Trump, in contrast, is a transparent screamer and yeller. The tape of his lewd remarks of women is entirely consistent with the crude and bullying Trump we have come to know. Honestly, is anyone really surprised that he privately bragged about trying to bed married woman, then explained it away as ‘locker-room talk’? Which is why the statements of outrage from both the Democrats and Republicans come across as shallow. This tape is ‘offensive’ not because it uncovered a new Trump but because it is now apparent the old Trump is the only Trump. He will not turn ‘presidential’ for this election or for anyone. In fact, Trump’s initial response to the tape was, “I apologise if anyone was offended.”


My friend is amazed that the leader of the free world will be picked from these two raging candidates, arguably the most unpopular of all time. Fanning the burning discontent, Trump, as a self-professed ultra-successful businessman, thinks he will bring the change America badly needs. Betraying her distain, Clinton, whom Obama proclaimed as the most qualified candidate, thinks as the first female American President, she not Trump, will make America great again. Yet many Americans are angrily conflicted that they have to choose from the lesser of two evils, while we watch from front row seats, an American debacle unraveling with unprecedented venom and endless surprise.

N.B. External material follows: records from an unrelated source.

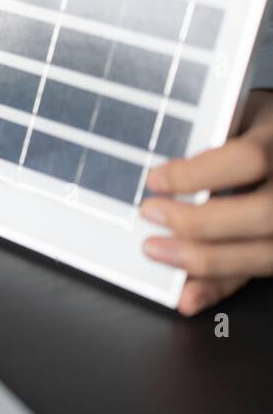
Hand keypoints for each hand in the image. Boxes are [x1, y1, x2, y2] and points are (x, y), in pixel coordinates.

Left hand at [140, 89, 272, 315]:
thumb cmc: (259, 130)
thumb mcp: (239, 117)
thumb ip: (211, 140)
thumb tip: (161, 172)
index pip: (248, 160)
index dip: (199, 174)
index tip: (154, 180)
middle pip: (264, 213)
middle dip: (201, 222)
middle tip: (151, 214)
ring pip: (266, 253)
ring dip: (207, 262)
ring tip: (157, 252)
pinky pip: (259, 274)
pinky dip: (219, 288)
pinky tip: (188, 295)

No one has divided America like Trump has. He has also single-handedly lowered the entry level to understanding the politics of an election, and for the uninitiated, elevated it to mass entertainment. The first and third presidential debates are among the three most watched in history, respectively garnering 84 million and 71.6 million viewers in America. But the arena of a presidential election is unforgiving. A long-time nemesis of Trump said, “He has exposed his flaws and failures to the world and … the people he will brush up against for the rest of his life. To them he is now officially a joke.” And whether she wins or loses, Clinton’s accomplished political career will be permanently discoloured by investigations into her missteps.

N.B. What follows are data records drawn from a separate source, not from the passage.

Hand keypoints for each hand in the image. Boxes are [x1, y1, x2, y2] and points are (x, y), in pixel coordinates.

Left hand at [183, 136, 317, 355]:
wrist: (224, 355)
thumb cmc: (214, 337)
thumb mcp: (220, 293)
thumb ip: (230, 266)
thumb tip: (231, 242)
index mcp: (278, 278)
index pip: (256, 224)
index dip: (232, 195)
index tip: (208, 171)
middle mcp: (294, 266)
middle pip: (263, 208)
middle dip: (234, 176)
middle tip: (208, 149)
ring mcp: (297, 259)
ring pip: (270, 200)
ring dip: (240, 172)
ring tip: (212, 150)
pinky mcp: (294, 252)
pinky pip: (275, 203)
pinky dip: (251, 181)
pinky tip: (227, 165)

Franklin D. Roosevelt was once described as having ‘a second-class intellect but a first-class temperament’. When angry, he would write draft after draft of speeches. By the sixth, most of the offensive phrases would be gone. Abraham Lincoln would write furious letters when he was mad. But he never mailed them. Barrack Obama confessed to cursing more in the oval office than he had in his entire previous life. But the new abnormal is how Trump and Clinton feed into each other’s vitriol causing reactions from raised eyebrows to abject shock in an election getting angrier by the day. And the new abnormal is how Rodrigo Duterte gets away with some of the most flagrant political rhetoric. As a parting shot, my friend interprets this angry phenomenon with resignation. In this digital media landscape that is crowded and noisy, perhaps there is a real need to be louder, be angrier, to offend, to shock, in order to get your message across, in order to get results.